2019要开心鸭—— [每天刷题并不难0.0]

here are N dominoes in a line, and we place each domino vertically upright.
In the beginning, we simultaneously push some of the dominoes either to the left or to the right.

After each second, each domino that is falling to the left pushes the adjacent domino on the left.
Similarly, the dominoes falling to the right push their adjacent dominoes standing on the right.
When a vertical domino has dominoes falling on it from both sides, it stays still due to the balance of the forces.
For the purposes of this question, we will consider that a falling domino expends no additional force to a falling or already fallen domino.
Given a string “S” representing the initial state. S[i] = ‘L’, if the i-th domino has been pushed to the left; S[i] = ‘R’, if the i-th domino has been pushed to the right; S[i] = ‘.’, if the i-th domino has not been pushed.
Return a string representing the final state.

Explanation:

讨论区的大神把这个问题分成了四种情况，然后就很简单了，进来仰望：
https://leetcode.com/problems/push-dominoes/discuss/132332/C%2B%2BJavaPython-Two-Pointers

Implement

class Solution {
public:
    string pushDominoes(string dominoes) {
        string d = 'L'+dominoes+'R';
        string res = "";
        int len = d.size();
        for(int i=0, j=1; j<len; j++){
            if(d[j] == '.')
                continue;
            int l = j-i-1;
            if(i>0)
                res += d[i];
            if(d[i] == d[j])
                res += string(l, d[i]);
            else if(d[i]=='L' && d[j]=='R')
                res += string(l, '.');
            else if(d[i]=='R' && d[j]=='L')
                res += string(l/2, 'R')+string(l%2, '.')+string(l/2, 'L');
            i = j;
        }
        return res;
    }
};

────────────────────

■ **Written problem 1**
Extract from the dominoes problem everything from "2019要开心鸭—— [每天刷题并不难0.0]" down to "already fallen domino.".
■ **Written problem 2**
According to the dominoes problem, what happens to a vertical domino that has dominoes falling on it from both sides?
■ **Written problem 3**
State whether each statement agrees with the dominoes problem. Answer yes or no, and quote the deciding words.
(a) Dominoes falling to the right push the adjacent dominoes standing on their right.
(b) A falling domino gives extra force to a domino that has already fallen.
(c) The code puts an 'L' before the input string and an 'R' after it.

────────────────────

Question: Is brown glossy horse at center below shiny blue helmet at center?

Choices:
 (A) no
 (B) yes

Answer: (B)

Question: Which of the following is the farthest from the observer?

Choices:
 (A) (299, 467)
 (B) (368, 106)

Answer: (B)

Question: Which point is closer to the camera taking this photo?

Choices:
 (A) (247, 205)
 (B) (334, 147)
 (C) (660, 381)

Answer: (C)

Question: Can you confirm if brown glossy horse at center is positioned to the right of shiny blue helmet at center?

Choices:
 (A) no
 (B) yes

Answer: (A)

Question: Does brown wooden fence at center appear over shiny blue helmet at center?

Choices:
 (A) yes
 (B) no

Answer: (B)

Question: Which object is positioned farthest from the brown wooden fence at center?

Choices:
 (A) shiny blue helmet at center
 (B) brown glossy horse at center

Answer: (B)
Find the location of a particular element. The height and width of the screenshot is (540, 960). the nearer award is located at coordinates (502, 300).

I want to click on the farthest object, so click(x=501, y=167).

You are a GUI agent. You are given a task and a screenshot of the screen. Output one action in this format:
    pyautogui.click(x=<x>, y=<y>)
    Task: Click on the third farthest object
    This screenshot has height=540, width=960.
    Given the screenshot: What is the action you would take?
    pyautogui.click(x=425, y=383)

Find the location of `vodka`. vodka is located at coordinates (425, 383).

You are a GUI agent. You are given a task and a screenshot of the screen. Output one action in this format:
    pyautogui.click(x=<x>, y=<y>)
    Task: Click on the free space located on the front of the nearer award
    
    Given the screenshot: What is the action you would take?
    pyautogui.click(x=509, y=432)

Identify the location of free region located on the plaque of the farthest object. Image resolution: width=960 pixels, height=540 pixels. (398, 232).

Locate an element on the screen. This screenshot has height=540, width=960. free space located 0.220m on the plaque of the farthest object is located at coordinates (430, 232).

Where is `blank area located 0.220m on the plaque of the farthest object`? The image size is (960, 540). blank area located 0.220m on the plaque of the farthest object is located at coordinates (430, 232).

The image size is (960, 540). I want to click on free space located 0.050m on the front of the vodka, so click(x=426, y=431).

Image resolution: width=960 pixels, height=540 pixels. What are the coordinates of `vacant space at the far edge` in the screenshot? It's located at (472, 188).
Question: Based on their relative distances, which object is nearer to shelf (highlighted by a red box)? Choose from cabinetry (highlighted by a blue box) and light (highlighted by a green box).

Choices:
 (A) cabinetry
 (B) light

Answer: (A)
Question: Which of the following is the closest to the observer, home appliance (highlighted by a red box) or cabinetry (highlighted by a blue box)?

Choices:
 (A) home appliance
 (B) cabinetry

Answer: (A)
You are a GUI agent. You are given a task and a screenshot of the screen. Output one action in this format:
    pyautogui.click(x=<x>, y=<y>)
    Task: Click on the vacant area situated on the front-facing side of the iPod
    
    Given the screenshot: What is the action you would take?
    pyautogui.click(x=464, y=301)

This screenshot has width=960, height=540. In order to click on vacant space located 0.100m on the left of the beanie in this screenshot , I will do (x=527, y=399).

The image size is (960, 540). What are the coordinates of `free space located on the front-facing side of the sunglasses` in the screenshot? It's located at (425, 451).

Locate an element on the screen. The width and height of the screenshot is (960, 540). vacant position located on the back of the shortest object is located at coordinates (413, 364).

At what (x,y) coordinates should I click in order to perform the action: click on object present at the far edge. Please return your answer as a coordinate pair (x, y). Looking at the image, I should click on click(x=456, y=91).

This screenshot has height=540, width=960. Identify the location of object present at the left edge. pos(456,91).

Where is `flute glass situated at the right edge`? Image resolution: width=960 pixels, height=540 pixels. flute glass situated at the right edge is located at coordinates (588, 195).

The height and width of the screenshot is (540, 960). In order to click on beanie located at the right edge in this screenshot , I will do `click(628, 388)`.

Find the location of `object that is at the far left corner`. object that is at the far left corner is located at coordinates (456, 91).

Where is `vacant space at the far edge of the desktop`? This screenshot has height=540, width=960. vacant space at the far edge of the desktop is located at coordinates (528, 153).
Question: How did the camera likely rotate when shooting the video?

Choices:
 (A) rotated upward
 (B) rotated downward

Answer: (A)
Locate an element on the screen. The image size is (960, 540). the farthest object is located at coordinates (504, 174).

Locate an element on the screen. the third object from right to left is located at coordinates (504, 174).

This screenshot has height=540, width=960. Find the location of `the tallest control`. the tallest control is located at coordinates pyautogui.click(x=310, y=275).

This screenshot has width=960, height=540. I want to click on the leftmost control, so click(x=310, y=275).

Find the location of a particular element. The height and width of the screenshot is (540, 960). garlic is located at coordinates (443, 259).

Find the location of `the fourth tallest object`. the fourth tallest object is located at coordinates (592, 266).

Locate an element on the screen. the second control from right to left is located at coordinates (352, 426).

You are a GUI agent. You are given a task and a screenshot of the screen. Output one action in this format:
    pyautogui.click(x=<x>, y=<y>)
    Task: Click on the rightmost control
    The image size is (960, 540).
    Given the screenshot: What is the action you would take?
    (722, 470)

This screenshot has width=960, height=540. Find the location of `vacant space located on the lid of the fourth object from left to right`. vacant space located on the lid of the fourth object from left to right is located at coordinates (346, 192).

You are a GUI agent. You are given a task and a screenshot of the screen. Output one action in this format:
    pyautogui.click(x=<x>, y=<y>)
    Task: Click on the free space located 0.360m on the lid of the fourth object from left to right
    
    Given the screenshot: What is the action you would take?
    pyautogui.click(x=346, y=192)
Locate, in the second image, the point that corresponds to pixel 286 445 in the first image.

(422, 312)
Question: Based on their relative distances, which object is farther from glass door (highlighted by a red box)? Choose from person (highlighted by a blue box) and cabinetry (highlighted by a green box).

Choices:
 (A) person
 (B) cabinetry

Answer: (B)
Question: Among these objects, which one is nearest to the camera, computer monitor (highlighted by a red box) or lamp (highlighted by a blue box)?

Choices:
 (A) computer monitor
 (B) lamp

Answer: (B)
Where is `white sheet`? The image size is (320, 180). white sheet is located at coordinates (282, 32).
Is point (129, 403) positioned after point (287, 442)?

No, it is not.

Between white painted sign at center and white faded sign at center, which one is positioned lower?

────────────────────

■ **Reply 1**
2019要开心鸭—— [每天刷题并不难0.0]

here are N dominoes in a line, and we place each domino vertically upright.
In the beginning, we simultaneously push some of the dominoes either to the left or to the right.

After each second, each domino that is falling to the left pushes the adjacent domino on the left.
Similarly, the dominoes falling to the right push their adjacent dominoes standing on the right.
When a vertical domino has dominoes falling on it from both sides, it stays still due to the balance of the forces.
For the purposes of this question, we will consider that a falling domino expends no additional force to a falling or already fallen domino.

■ **Reply 2**
It stays still due to the balance of the forces.

■ **Reply 3**
(a) Yes: "the dominoes falling to the right push their adjacent dominoes standing on the right."
(b) No: "a falling domino expends no additional force to a falling or already fallen domino."
(c) Yes: "string d = 'L'+dominoes+'R';"